• [ACTIVITY]: Could you write out all the rows below again, renaming "Suomen Valmentajien" to "Suomen Valmentajaliiton" wherever it occurs and leaving everything else unchanged?

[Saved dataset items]
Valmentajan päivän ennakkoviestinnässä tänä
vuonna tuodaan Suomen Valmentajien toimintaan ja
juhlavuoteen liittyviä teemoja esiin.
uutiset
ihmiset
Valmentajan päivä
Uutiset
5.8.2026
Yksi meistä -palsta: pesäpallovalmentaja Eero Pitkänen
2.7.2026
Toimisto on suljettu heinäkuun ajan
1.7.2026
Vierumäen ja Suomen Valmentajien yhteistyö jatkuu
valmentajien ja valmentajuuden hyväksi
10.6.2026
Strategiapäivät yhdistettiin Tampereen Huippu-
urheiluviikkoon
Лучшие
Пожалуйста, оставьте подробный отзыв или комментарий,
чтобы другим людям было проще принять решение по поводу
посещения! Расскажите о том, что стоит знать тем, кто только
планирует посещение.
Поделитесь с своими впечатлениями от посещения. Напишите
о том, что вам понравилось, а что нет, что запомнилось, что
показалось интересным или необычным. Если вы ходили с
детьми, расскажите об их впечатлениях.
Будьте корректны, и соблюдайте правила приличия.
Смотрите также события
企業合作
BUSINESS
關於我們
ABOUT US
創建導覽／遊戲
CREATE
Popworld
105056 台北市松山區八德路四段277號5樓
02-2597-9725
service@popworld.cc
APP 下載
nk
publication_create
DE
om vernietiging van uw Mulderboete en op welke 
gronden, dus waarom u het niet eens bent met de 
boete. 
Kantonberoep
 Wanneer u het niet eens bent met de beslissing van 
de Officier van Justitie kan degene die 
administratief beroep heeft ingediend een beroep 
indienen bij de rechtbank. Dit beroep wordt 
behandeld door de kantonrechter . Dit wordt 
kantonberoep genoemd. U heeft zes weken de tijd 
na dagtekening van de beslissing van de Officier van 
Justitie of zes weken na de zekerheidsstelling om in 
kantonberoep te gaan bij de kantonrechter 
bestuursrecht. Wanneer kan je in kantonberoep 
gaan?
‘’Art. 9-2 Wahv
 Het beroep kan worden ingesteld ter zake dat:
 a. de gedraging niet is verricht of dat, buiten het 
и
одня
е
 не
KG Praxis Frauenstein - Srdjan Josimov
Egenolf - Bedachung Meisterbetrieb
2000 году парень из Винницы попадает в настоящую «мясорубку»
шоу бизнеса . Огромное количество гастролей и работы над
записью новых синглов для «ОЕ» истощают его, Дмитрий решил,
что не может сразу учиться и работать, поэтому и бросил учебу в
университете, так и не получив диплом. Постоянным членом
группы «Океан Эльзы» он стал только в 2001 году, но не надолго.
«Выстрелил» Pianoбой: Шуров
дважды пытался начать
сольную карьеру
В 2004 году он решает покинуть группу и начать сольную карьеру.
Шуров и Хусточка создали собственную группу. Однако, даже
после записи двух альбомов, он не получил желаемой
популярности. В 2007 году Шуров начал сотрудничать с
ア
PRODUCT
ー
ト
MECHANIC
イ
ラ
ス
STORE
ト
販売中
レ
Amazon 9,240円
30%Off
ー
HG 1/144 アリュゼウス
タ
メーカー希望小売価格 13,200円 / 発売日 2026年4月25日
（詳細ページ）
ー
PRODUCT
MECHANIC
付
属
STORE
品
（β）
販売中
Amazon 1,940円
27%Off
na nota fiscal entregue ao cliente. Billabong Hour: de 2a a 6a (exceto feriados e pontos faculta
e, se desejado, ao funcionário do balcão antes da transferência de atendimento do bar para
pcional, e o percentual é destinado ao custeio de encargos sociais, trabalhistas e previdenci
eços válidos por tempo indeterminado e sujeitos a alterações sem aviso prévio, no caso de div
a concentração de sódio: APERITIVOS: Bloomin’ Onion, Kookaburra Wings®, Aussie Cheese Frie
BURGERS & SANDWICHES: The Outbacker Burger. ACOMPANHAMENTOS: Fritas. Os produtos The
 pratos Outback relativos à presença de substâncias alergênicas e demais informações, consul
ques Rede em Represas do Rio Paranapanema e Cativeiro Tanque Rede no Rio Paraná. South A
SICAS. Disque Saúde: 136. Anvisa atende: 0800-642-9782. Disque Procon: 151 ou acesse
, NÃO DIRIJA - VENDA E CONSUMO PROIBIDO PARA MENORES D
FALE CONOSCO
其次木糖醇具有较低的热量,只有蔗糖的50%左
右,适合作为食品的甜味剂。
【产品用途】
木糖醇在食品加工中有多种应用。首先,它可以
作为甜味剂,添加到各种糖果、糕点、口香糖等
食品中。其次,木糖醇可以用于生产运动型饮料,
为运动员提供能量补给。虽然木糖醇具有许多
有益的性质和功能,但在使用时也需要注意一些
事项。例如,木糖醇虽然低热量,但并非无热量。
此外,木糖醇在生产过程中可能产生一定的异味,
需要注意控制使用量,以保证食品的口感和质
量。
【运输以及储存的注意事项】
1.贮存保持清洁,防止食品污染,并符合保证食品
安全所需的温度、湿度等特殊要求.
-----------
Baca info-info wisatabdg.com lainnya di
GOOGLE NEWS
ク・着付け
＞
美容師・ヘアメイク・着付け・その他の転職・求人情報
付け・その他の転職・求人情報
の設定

• [RESULT FOR THIS EXERCISE]:
Valmentajan päivän ennakkoviestinnässä tänä
vuonna tuodaan Suomen Valmentajaliiton toimintaan ja
juhlavuoteen liittyviä teemoja esiin.
uutiset
ihmiset
Valmentajan päivä
Uutiset
5.8.2026
Yksi meistä -palsta: pesäpallovalmentaja Eero Pitkänen
2.7.2026
Toimisto on suljettu heinäkuun ajan
1.7.2026
Vierumäen ja Suomen Valmentajaliiton yhteistyö jatkuu
valmentajien ja valmentajuuden hyväksi
10.6.2026
Strategiapäivät yhdistettiin Tampereen Huippu-
urheiluviikkoon
Лучшие
Пожалуйста, оставьте подробный отзыв или комментарий,
чтобы другим людям было проще принять решение по поводу
посещения! Расскажите о том, что стоит знать тем, кто только
планирует посещение.
Поделитесь с своими впечатлениями от посещения. Напишите
о том, что вам понравилось, а что нет, что запомнилось, что
показалось интересным или необычным. Если вы ходили с
детьми, расскажите об их впечатлениях.
Будьте корректны, и соблюдайте правила приличия.
Смотрите также события
企業合作
BUSINESS
關於我們
ABOUT US
創建導覽／遊戲
CREATE
Popworld
105056 台北市松山區八德路四段277號5樓
02-2597-9725
service@popworld.cc
APP 下載
nk
publication_create
DE
om vernietiging van uw Mulderboete en op welke 
gronden, dus waarom u het niet eens bent met de 
boete. 
Kantonberoep
 Wanneer u het niet eens bent met de beslissing van 
de Officier van Justitie kan degene die 
administratief beroep heeft ingediend een beroep 
indienen bij de rechtbank. Dit beroep wordt 
behandeld door de kantonrechter . Dit wordt 
kantonberoep genoemd. U heeft zes weken de tijd 
na dagtekening van de beslissing van de Officier van 
Justitie of zes weken na de zekerheidsstelling om in 
kantonberoep te gaan bij de kantonrechter 
bestuursrecht. Wanneer kan je in kantonberoep 
gaan?
‘’Art. 9-2 Wahv
 Het beroep kan worden ingesteld ter zake dat:
 a. de gedraging niet is verricht of dat, buiten het 
и
одня
е
 не
KG Praxis Frauenstein - Srdjan Josimov
Egenolf - Bedachung Meisterbetrieb
2000 году парень из Винницы попадает в настоящую «мясорубку»
шоу бизнеса . Огромное количество гастролей и работы над
записью новых синглов для «ОЕ» истощают его, Дмитрий решил,
что не может сразу учиться и работать, поэтому и бросил учебу в
университете, так и не получив диплом. Постоянным членом
группы «Океан Эльзы» он стал только в 2001 году, но не надолго.
«Выстрелил» Pianoбой: Шуров
дважды пытался начать
сольную карьеру
В 2004 году он решает покинуть группу и начать сольную карьеру.
Шуров и Хусточка создали собственную группу. Однако, даже
после записи двух альбомов, он не получил желаемой
популярности. В 2007 году Шуров начал сотрудничать с
ア
PRODUCT
ー
ト
MECHANIC
イ
ラ
ス
STORE
ト
販売中
レ
Amazon 9,240円
30%Off
ー
HG 1/144 アリュゼウス
タ
メーカー希望小売価格 13,200円 / 発売日 2026年4月25日
（詳細ページ）
ー
PRODUCT
MECHANIC
付
属
STORE
品
（β）
販売中
Amazon 1,940円
27%Off
na nota fiscal entregue ao cliente. Billabong Hour: de 2a a 6a (exceto feriados e pontos faculta
e, se desejado, ao funcionário do balcão antes da transferência de atendimento do bar para
pcional, e o percentual é destinado ao custeio de encargos sociais, trabalhistas e previdenci
eços válidos por tempo indeterminado e sujeitos a alterações sem aviso prévio, no caso de div
a concentração de sódio: APERITIVOS: Bloomin’ Onion, Kookaburra Wings®, Aussie Cheese Frie
BURGERS & SANDWICHES: The Outbacker Burger. ACOMPANHAMENTOS: Fritas. Os produtos The
 pratos Outback relativos à presença de substâncias alergênicas e demais informações, consul
ques Rede em Represas do Rio Paranapanema e Cativeiro Tanque Rede no Rio Paraná. South A
SICAS. Disque Saúde: 136. Anvisa atende: 0800-642-9782. Disque Procon: 151 ou acesse
, NÃO DIRIJA - VENDA E CONSUMO PROIBIDO PARA MENORES D
FALE CONOSCO
其次木糖醇具有较低的热量,只有蔗糖的50%左
右,适合作为食品的甜味剂。
【产品用途】
木糖醇在食品加工中有多种应用。首先,它可以
作为甜味剂,添加到各种糖果、糕点、口香糖等
食品中。其次,木糖醇可以用于生产运动型饮料,
为运动员提供能量补给。虽然木糖醇具有许多
有益的性质和功能,但在使用时也需要注意一些
事项。例如,木糖醇虽然低热量,但并非无热量。
此外,木糖醇在生产过程中可能产生一定的异味,
需要注意控制使用量,以保证食品的口感和质
量。
【运输以及储存的注意事项】
1.贮存保持清洁,防止食品污染,并符合保证食品
安全所需的温度、湿度等特殊要求.
-----------
Baca info-info wisatabdg.com lainnya di
GOOGLE NEWS
ク・着付け
＞
美容師・ヘアメイク・着付け・その他の転職・求人情報
付け・その他の転職・求人情報
の設定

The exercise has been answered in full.